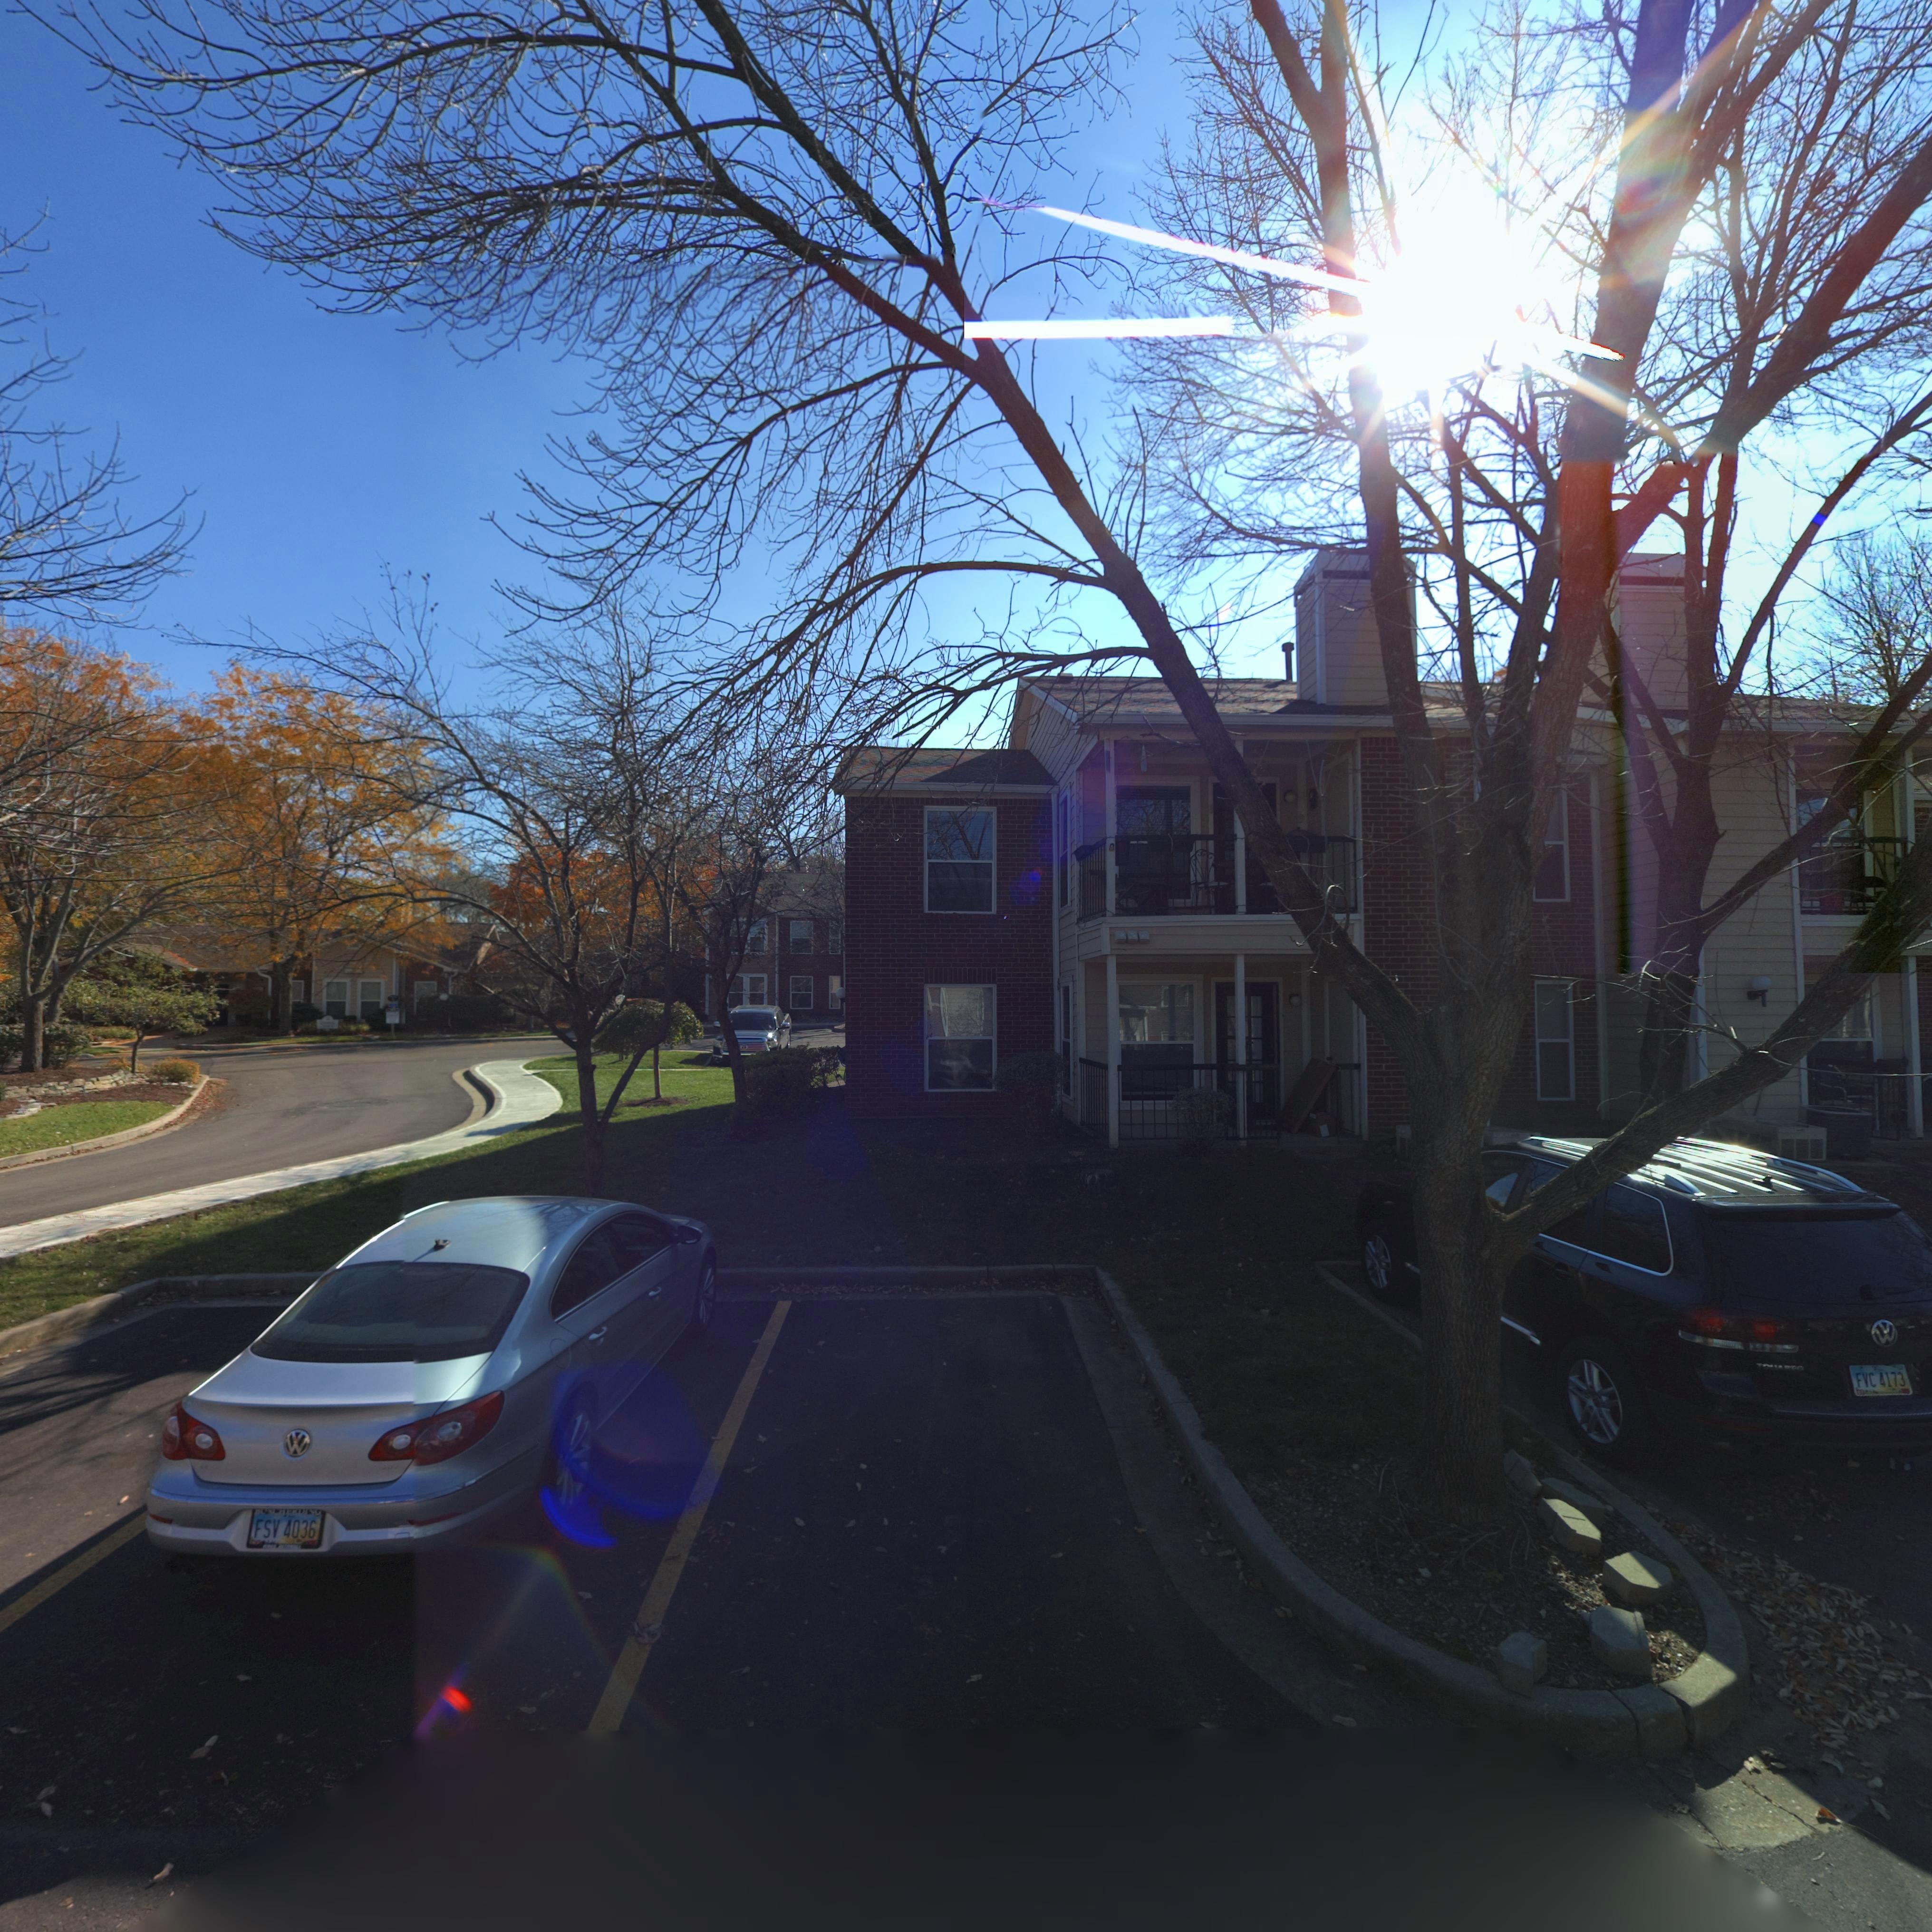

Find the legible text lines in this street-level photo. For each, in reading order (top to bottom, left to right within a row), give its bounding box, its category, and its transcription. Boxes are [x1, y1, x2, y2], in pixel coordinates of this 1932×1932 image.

[1853, 1370, 1909, 1390] None: FVC 4173
[253, 1516, 319, 1540] None: FSV 4036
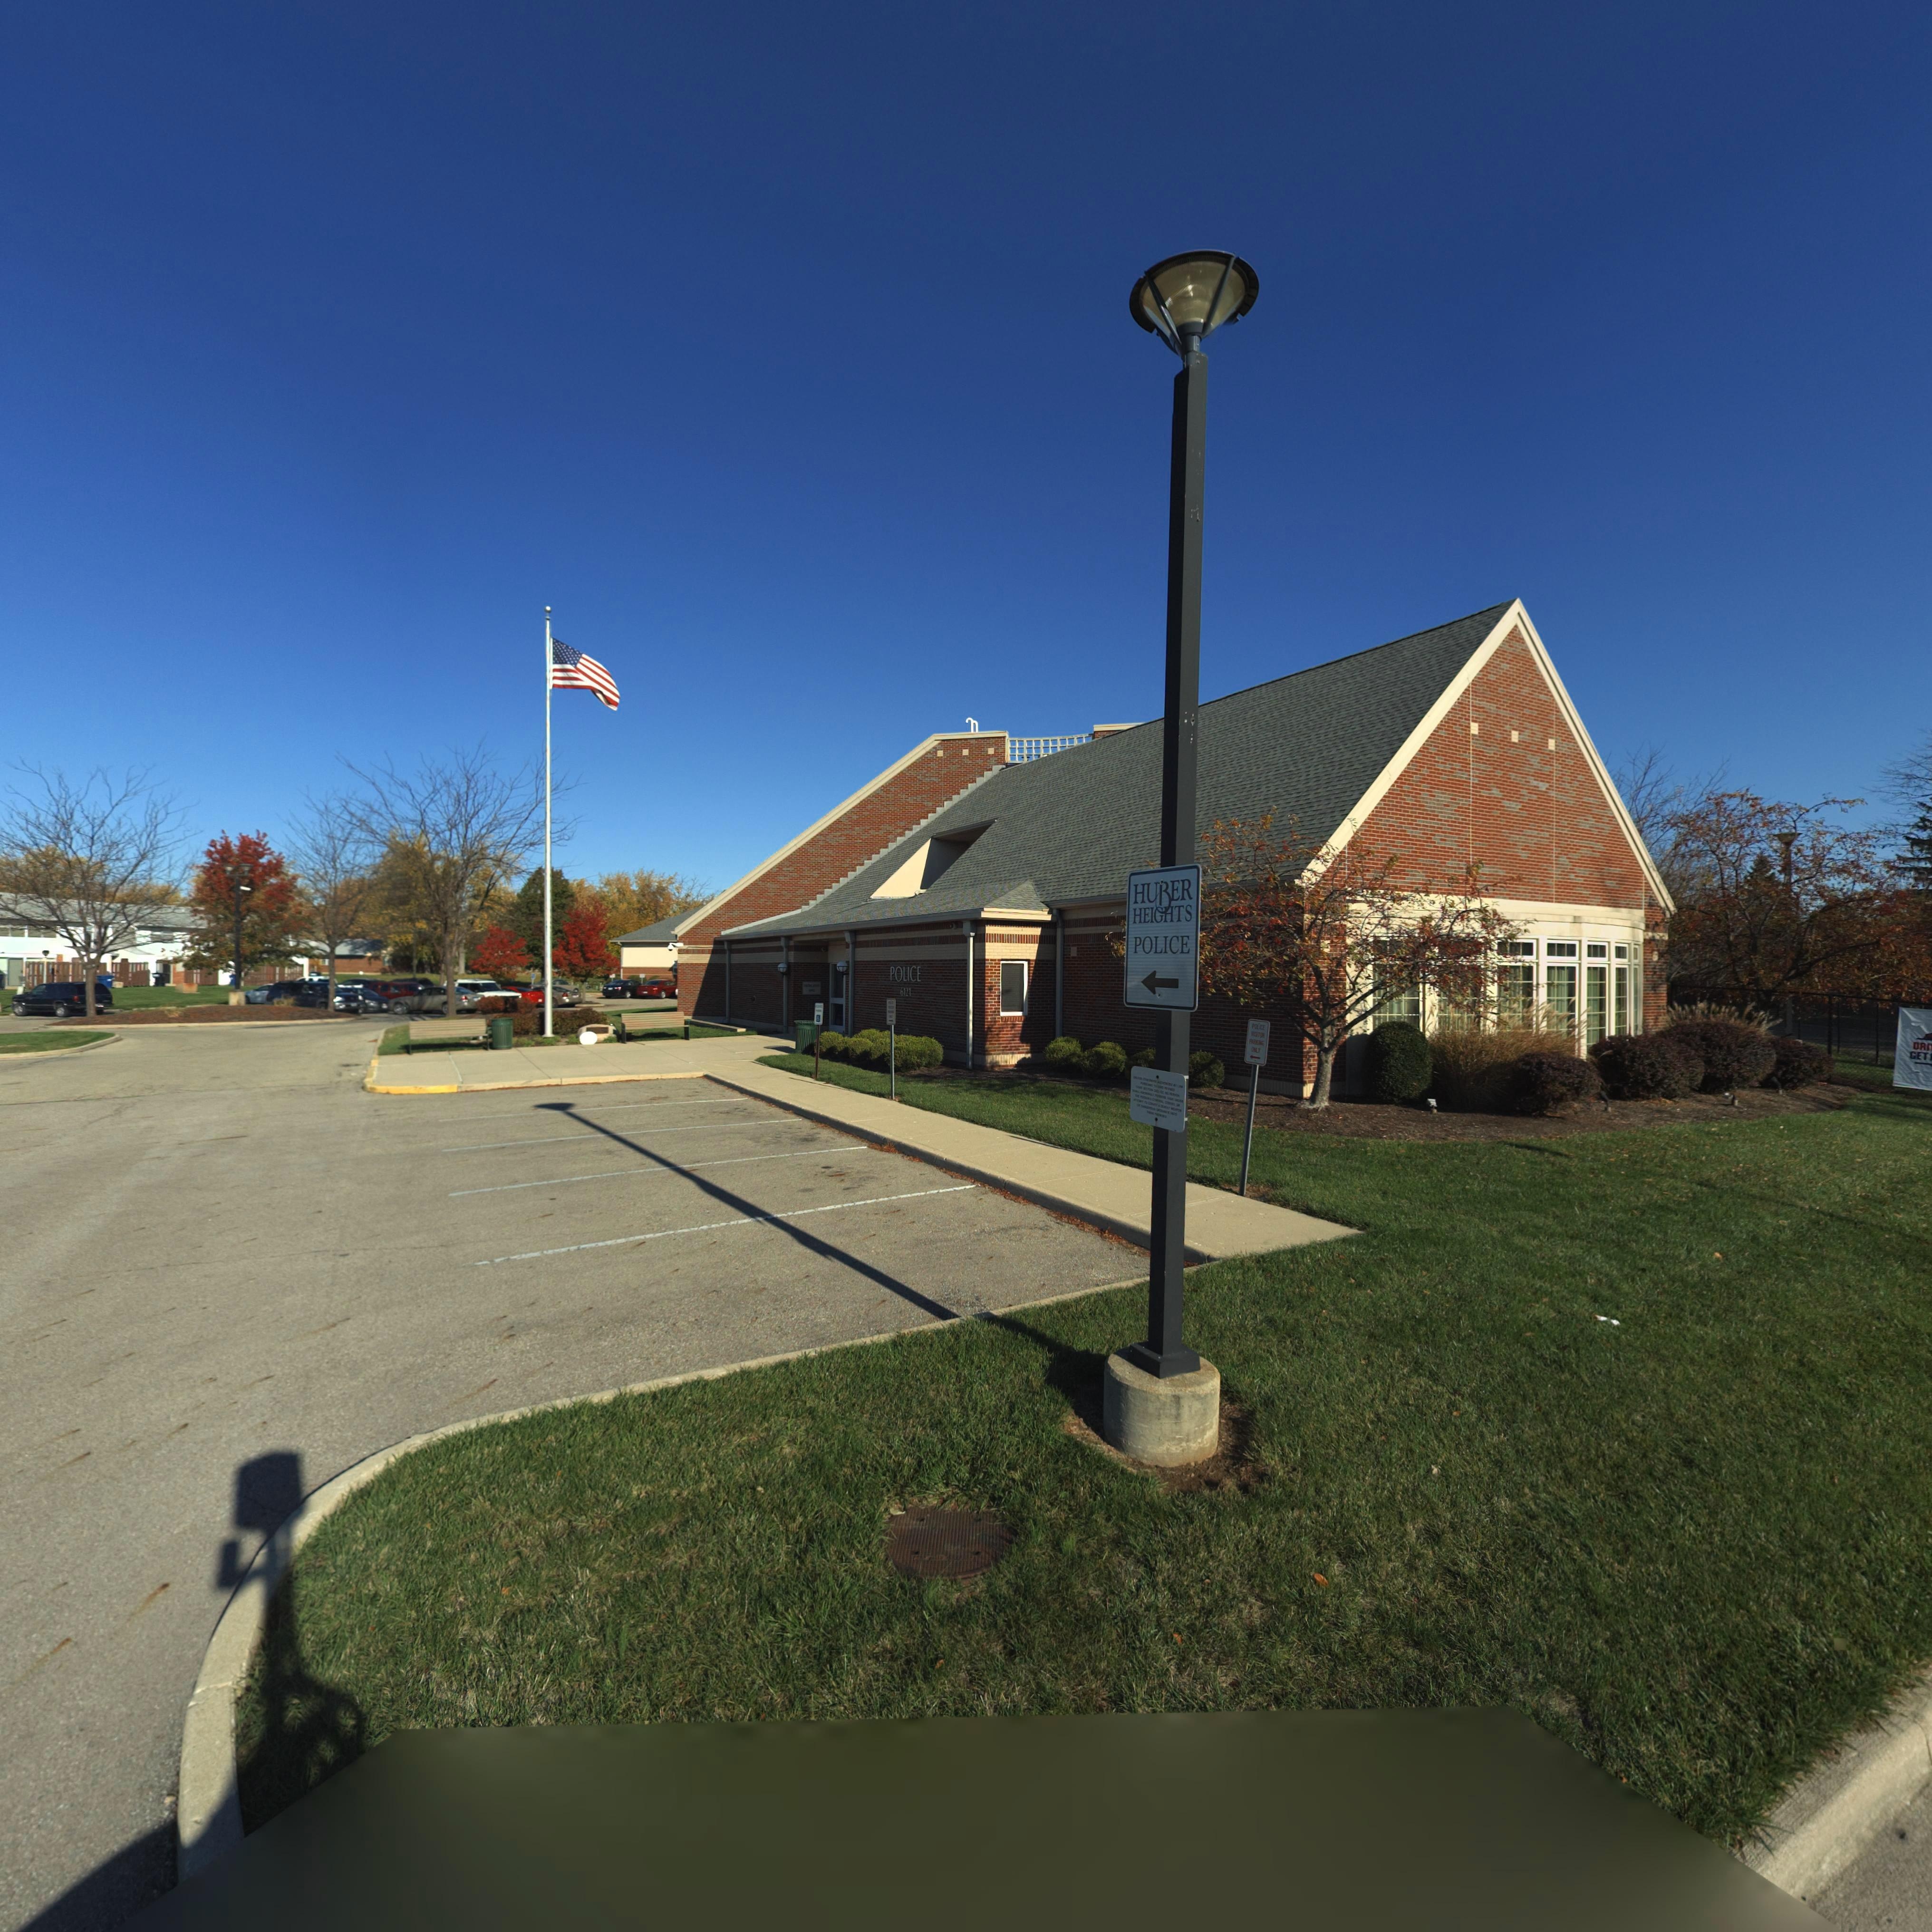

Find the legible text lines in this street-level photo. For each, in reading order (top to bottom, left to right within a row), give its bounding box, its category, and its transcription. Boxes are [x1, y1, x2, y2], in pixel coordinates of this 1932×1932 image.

[899, 987, 912, 997] StreetNumber: 6121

◆ ◆ ◆ ◆

• [GIVEN PROBLEM]:
Retype every one of the rows above, word for word, and leave the pictures out.

• [SOLUTION]:
Find the legible text lines in this street-level photo. For each, in reading order (top to bottom, left to right within a row), give its bounding box, its category, and its transcription. Boxes are [x1, y1, x2, y2], in pixel coordinates of this 1932×1932 image.

[1853, 1370, 1909, 1390] None: FVC 4173
[253, 1516, 319, 1540] None: FSV 4036

Find the legible text lines in this street-level photo. For each, in reading order (top to bottom, left to right within a row), give its bounding box, its category, and its transcription. Boxes are [x1, y1, x2, y2], in pixel coordinates of this 1932×1932 image.

[899, 987, 912, 997] StreetNumber: 6121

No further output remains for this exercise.